───── Excerpted records

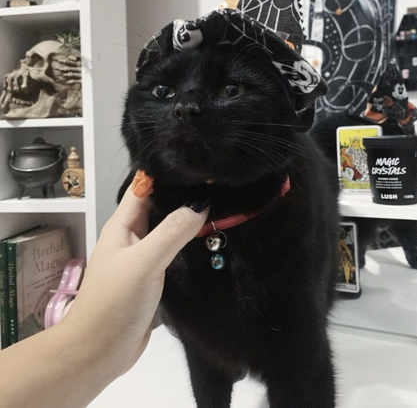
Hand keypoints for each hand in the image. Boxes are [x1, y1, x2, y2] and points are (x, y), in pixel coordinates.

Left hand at [61, 187, 209, 380]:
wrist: (99, 351)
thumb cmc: (114, 301)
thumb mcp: (144, 261)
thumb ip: (172, 232)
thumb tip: (201, 204)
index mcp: (122, 225)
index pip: (143, 187)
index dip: (165, 173)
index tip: (196, 164)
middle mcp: (131, 237)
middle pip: (158, 207)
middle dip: (182, 195)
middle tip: (217, 184)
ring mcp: (142, 258)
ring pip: (167, 230)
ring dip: (187, 221)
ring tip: (219, 206)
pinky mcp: (152, 278)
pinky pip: (172, 253)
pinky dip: (188, 245)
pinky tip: (208, 241)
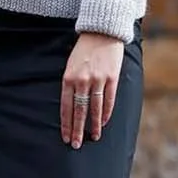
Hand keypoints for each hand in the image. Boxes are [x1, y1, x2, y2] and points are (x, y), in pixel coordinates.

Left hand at [62, 32, 125, 148]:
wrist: (101, 32)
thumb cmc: (83, 50)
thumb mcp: (70, 65)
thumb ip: (70, 84)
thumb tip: (70, 106)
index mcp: (68, 78)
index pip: (65, 107)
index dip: (66, 124)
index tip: (65, 137)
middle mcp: (82, 81)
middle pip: (79, 111)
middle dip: (77, 129)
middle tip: (76, 144)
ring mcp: (98, 79)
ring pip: (94, 108)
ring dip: (93, 125)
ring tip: (92, 138)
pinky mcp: (112, 77)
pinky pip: (109, 99)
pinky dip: (106, 113)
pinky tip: (103, 123)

──────────

§ Your assignment: Starting with the line that contains "middle tip: (76, 144)", restate every line through the end of the records above, exactly and with no other lines.

§ Finished task:
middle tip: (76, 144)
ring mcp: (98, 79)
ring pip: (94, 108)
ring dip: (93, 125)
ring tip: (92, 138)
pinky mcp: (112, 77)
pinky pip: (109, 99)
pinky dip: (106, 113)
pinky tip: (103, 123)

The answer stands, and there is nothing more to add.